第二章〜④〜
昨日と同じく、生徒の数が少ない学食で席を確保したオレは、待ち人の到着まで、今朝からの一連の流れを思い返しながら、彼女に問いただす内容を確認していた。
(今日の教室内での気味の悪いノリは、なんだったのか?)
(友人と出掛けるプールに、オレを呼ぶのは何故なのか?)
(夏休み中、他のことでもオレを呼び出すつもりなのか?)
などなど、気になることは他にもあるが、自分の精神的安定を図るために、まずは、これらの疑問を解消しておきたかった。
そんなことをツラツラと考えていると、
「お待たせ! アレ、まだ何も買ってないの? 私を待たずに食べてて良かったのに」
と、言いながら小嶋夏海が現れた。
これまた、昨日と同じくと言いたいところだったが、左手に、やきそばパンとパックのドリンクを器用に持った彼女には、前日の様子と変わっているところが一つあった。
「どうしたんだ? テニスボールなんか持ってきて」
彼女への返答よりも、気になった疑問を先にぶつけると、
「ちょっと、実験に使ってみたくて……廊下から校庭を見たら、このボールが落ちてて、誰も取りに来ないみたいだから借りて来ちゃった。あとで、テニス部に返しに行くから、心配しないで」
と、悪びれる様子もなく、平然と答える。
(実験って、ナニに使うつもりだ!?)
またも疑問が増えたことに、釈然としない想いを抱えながらも、彼女の言葉を思い出して、
「そっか……じゃあ、オレもメシ買って来るわ」
ことわりを入れて、前日と同じく、きつねうどんを買うべく券売機に向かい、カウンターで、うどんを受け取り、席に戻った。
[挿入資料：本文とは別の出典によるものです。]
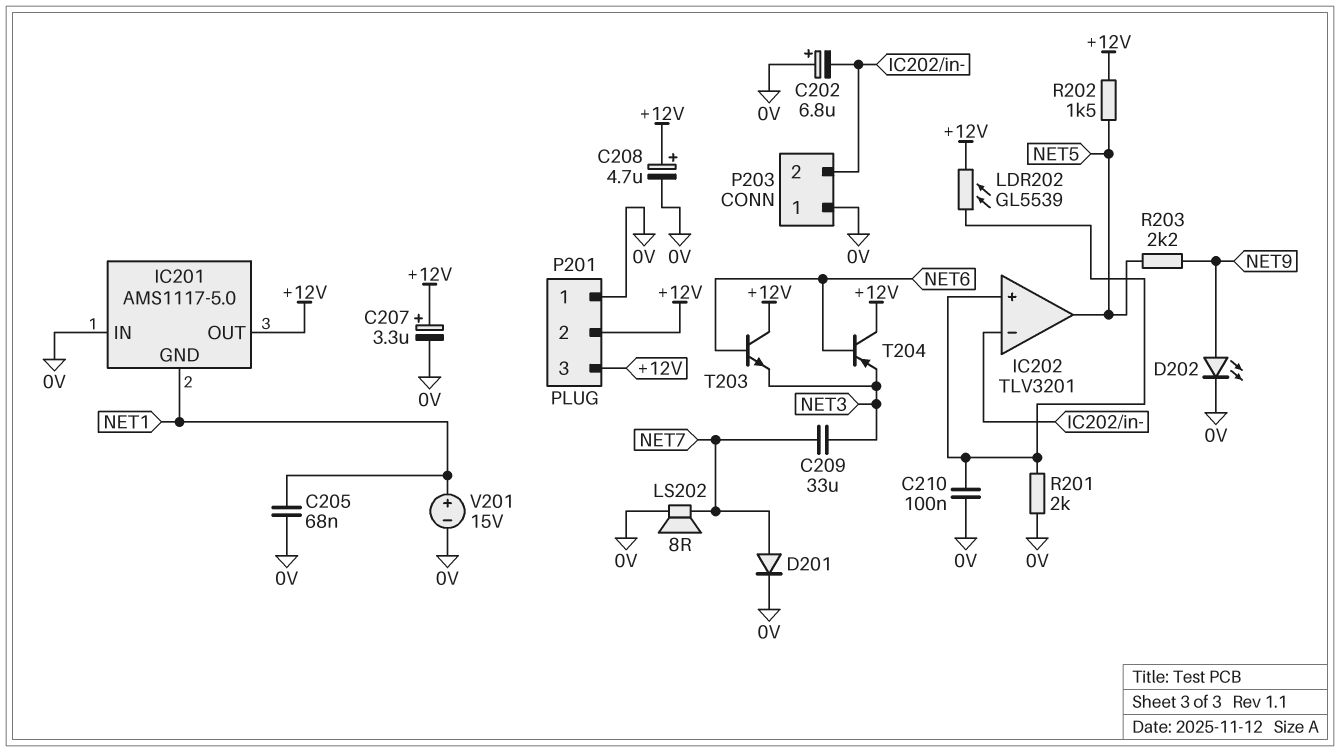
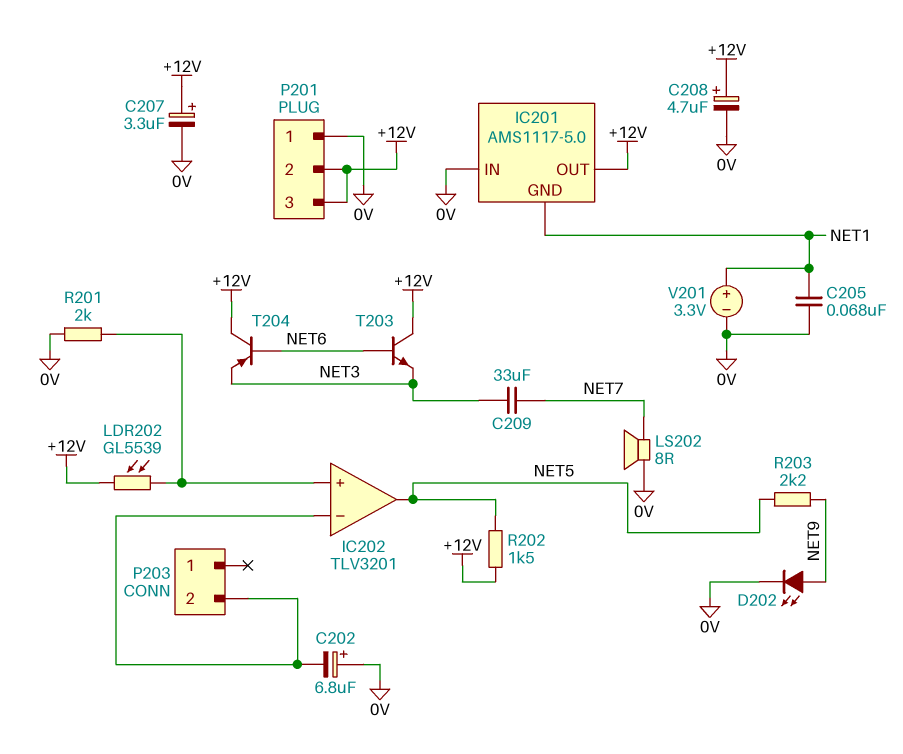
C210: 100nF (0V, IC202/in+) -> none
D201: diode (A NET7, K 0V) -> none
P203 pin 1: 0V -> none
V201: 15V (plus NET1, minus 0V) -> 3.3V (plus NET1, minus 0V)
昨日とは違い、話しておくべき内容は、雑談に近いカタチの方が聞きやすいと判断したオレは、席に着いて、
「食べながらでイイから、聞かせてくれないか? 今日の教室内での妙なノリは、いったい何のつもりなんだ?」
最初の疑問を小嶋夏海にブツけてみた。
彼女は、やきそばパンのビニール包装を開きながら、
「別に……夏休み中は、坂井と会う機会が増えることになりそうだから、今のうちに、仲の良さを周りにアピールしておいた方が良いと思っただけ。前振りなしに、私と坂井が二人でいるところをクラスの人間に見られたら、言い訳というか理由を伝えるのが面倒でしょ? 夏休み前に、『アイツら、仲が良いのか?』と周りに思わせておけば、余計な追及もされないんじゃないかと考えたの」
と、自身の見解をよどみなく答える。
しかし、淡々と語る彼女の返答に、聞き捨てならない箇所が、いくつもある。
まずは、順序が前後してしまうが、夏休み中に小嶋夏海と会う頻度のことだ。
「ちょっと、待て! いま、『夏休み中は、会う機会が増えることになりそう』と言ったが、夏休みは、オレを頻繁に呼び出すつもりなのか?」
「坂井の持ってるコカリナの能力は、とても興味深いもの! 私としては、毎日でも機能の検証や、時間停止の間にどんな現象が起きるかの実験をしたいところだけど……まぁ、坂井にも都合があるだろうし、週末くらいは、実験を休んでも良いかな? ウチの両親も土日は家に居ないしね」
最後の言葉は、つぶやくように語ったので良く聞き取れない部分もあったが、自分の懸念が的中してしまい、オレは、頭を抱える。
「マジかよ……ちなみに、拒否権は無いのか?」
そうたずねると、彼女は、なにを当たり前のことを聞いているのか、という風に、
「なんのために、昨日、契約書を作ったと思ってるの? 契約書の④と⑤の項目を確認してみたら?」
アッサリと返答する。
スマホを取り出して、メッセージアプリの前日の履歴を確認すると、
・④Bは、Cの機能の謎を解明するために、Aに協力を惜しまないこと。
・⑤Bによって、②③④の契約が守られなかった場合、Aは学校関係者にBのAに対する行為を告発する。
と、書かれてあった。
今更ながらに、小嶋夏海の用意周到さを再確認したオレは、深いため息をついて、「わかったよ……」とだけ返答すると、手を付けずにいたうどんを一口すする。
健全なる男子高校生なら、好意を持っている女子から、「夏休みには、毎日のように会いたい」などと言われた日には、今日の康之や哲夫のように浮かれた気分にもなるだろうがーーーーーー。
残念ながら、小嶋夏海という人間の本性を知ってしまった今となっては、ただただ、迷惑この上ない気持ちになるだけである。